■ Article ■
* begin *

ASA1# sh int e0/0 | in packets output
63320 packets output, 7471910 bytes, 0 underruns

ASA1# sh int e0/2 | in packets output
16482 packets output, 1941871 bytes, 0 underruns

!– Check port channel summary and notice that one of the interface is down.

ASA1# sh port-channel summary
Flags:  D – down        P – bundled in port-channel
I – stand-alone s – suspended
H – Hot-standby (LACP only)
U – in use      N – not in use, no aggregation/nameif
M – not in use, no aggregation due to minimum links not met
w – waiting to be aggregated
Number of channel-groups in use: 1
Group  Port-channel  Protocol    Ports
——+————-+———–+———————————————–
1      Po1(U)            LACP    Et0/0(P)   Et0/2(D)

* end *

■ Supplied data ■
* begin *

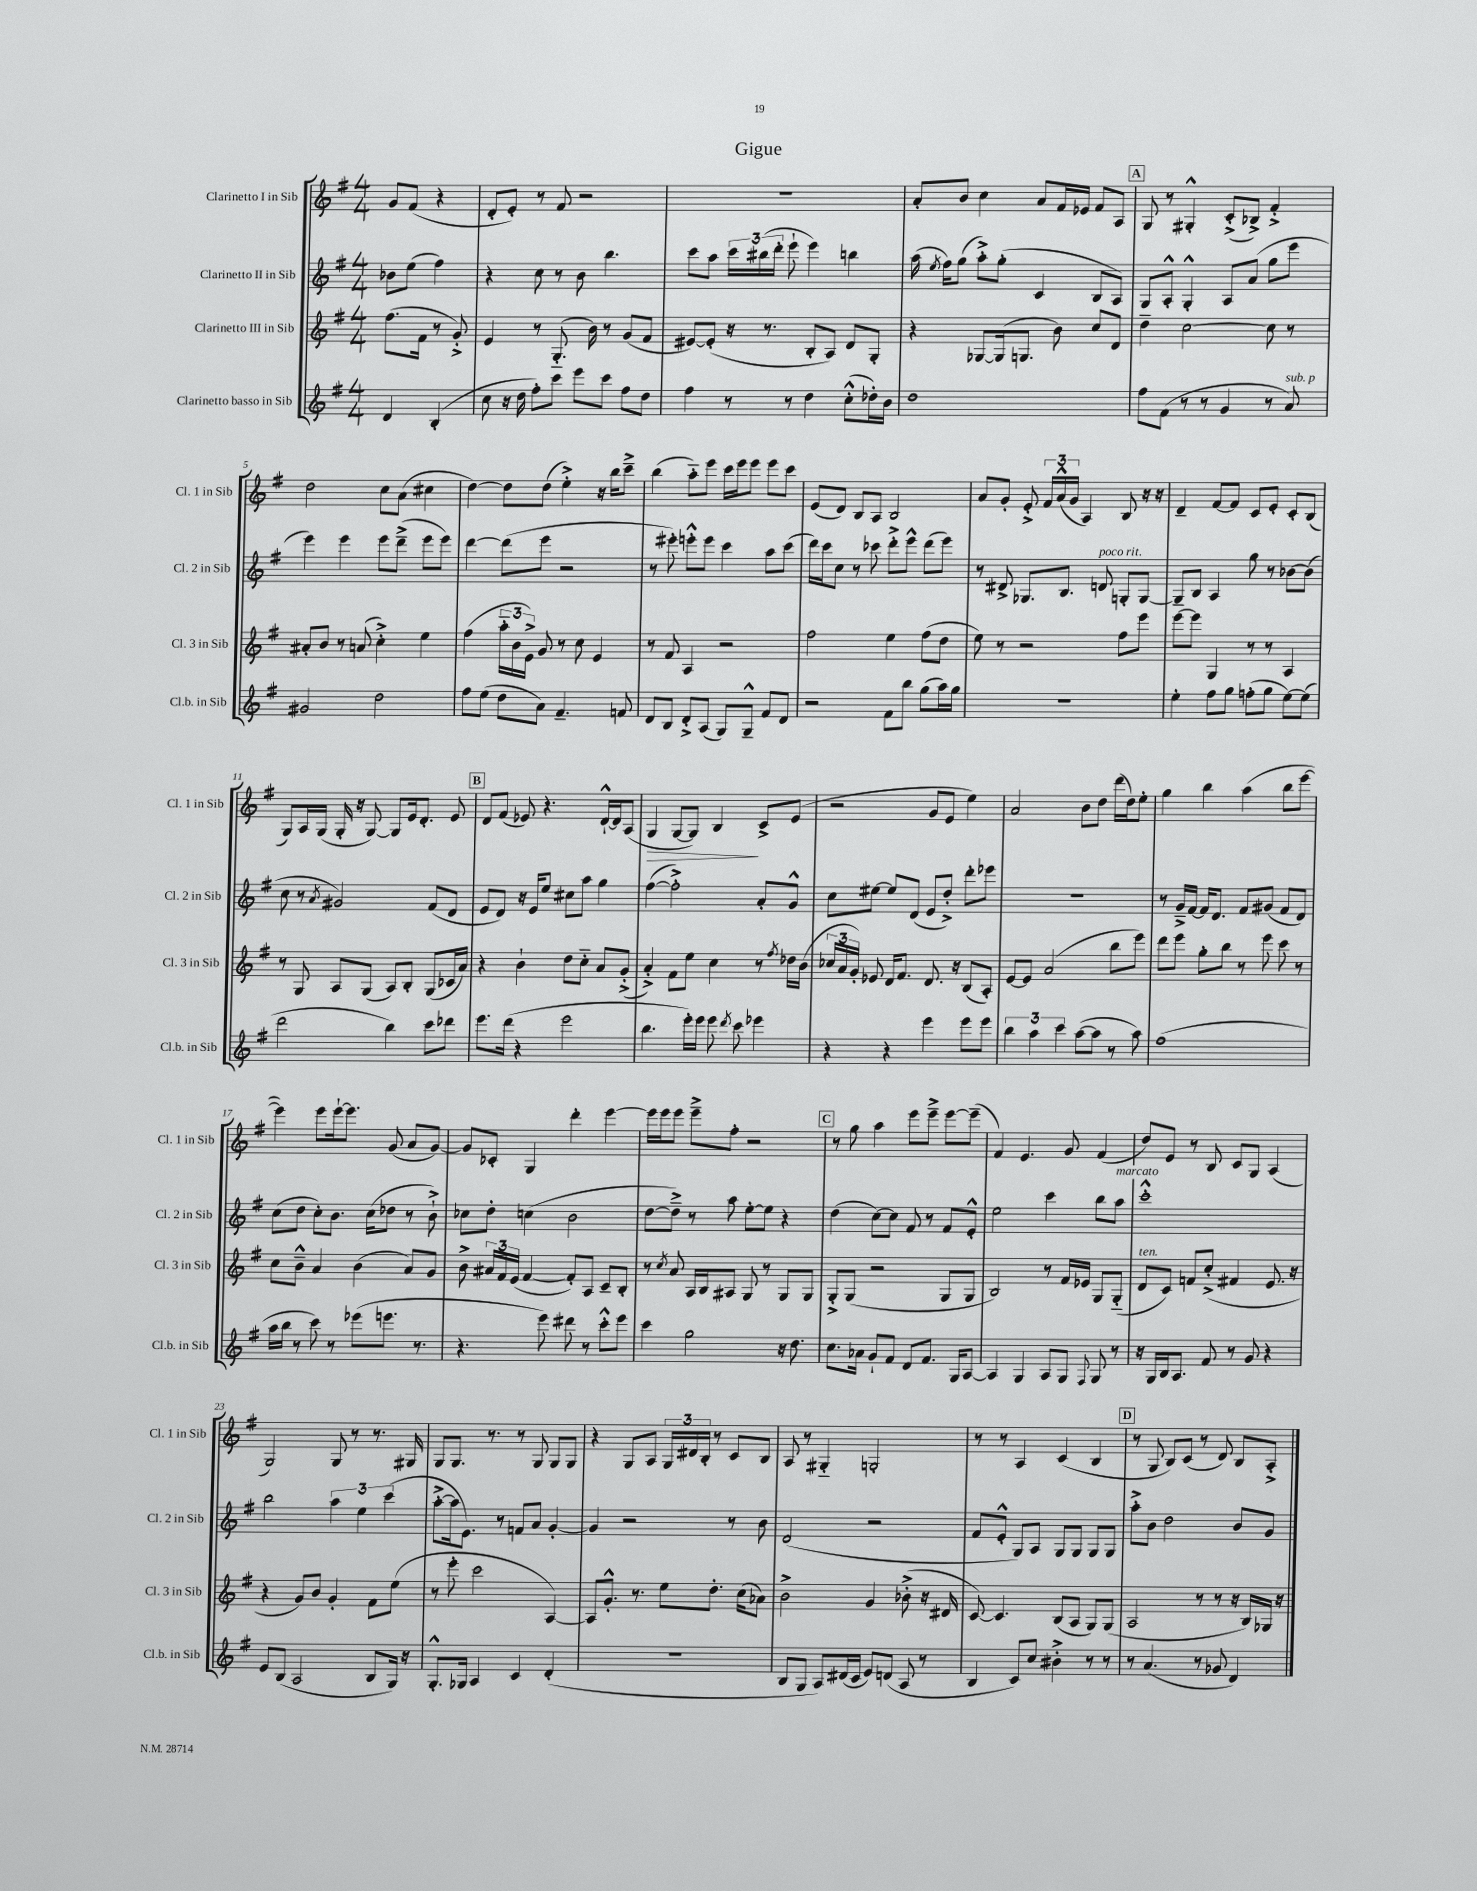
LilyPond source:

* end *

■ List of tasks ■
[1] Which commands are run at the ASA1 prompt in the port-channel output above? List them all.
[2] In the port-channel output above, which protocol does Po1 use?
[3] Carry on with the ASA port-channel troubleshooting text from its last line.

■ Responses by task ■
[1]
sh int e0/0 | in packets output
sh int e0/2 | in packets output
sh port-channel summary

[2] LACP

[3]
#########################################################################

!– Change ASA mode from single to multi on both units
ASA1(config)# mode multi
ASA2(config)# mode multi

!– Check out the warning messages:
WARNING: This command will change the behavior of the device
WARNING: This command will initiate a Reboot
Proceed with change mode? [confirm]
Convert the system configuration? [confirm]
The old running configuration file will be written to flash
Converting the configuration – this may take several minutes for a large configuration
The admin context configuration will be written to flash
The new running configuration file was written to flash
Security context mode: multiple

!– In system context on primary firewall, enable physical interfaces, create subinterfaces, create contexts, assign interfaces to contexts, setup context1 to be admin context.

ASA1(config)# int et0/0
ASA1(config-if)# no shut
ASA1(config)# int eth0/1
ASA1(config-if)# no shut
ASA1(config)# int et0/3
ASA1(config-if)# no shut

ASA1(config)# int eth0/1.11
ASA1(config-subif)# vlan 11
ASA1(config-subif)# no shut

ASA1(config)# int eth0/1.13
ASA1(config-subif)# vlan 13
ASA1(config-subif)# no shut

ASA1(config)# context CTX1
Creating context ‘CTX1’… Done. (3)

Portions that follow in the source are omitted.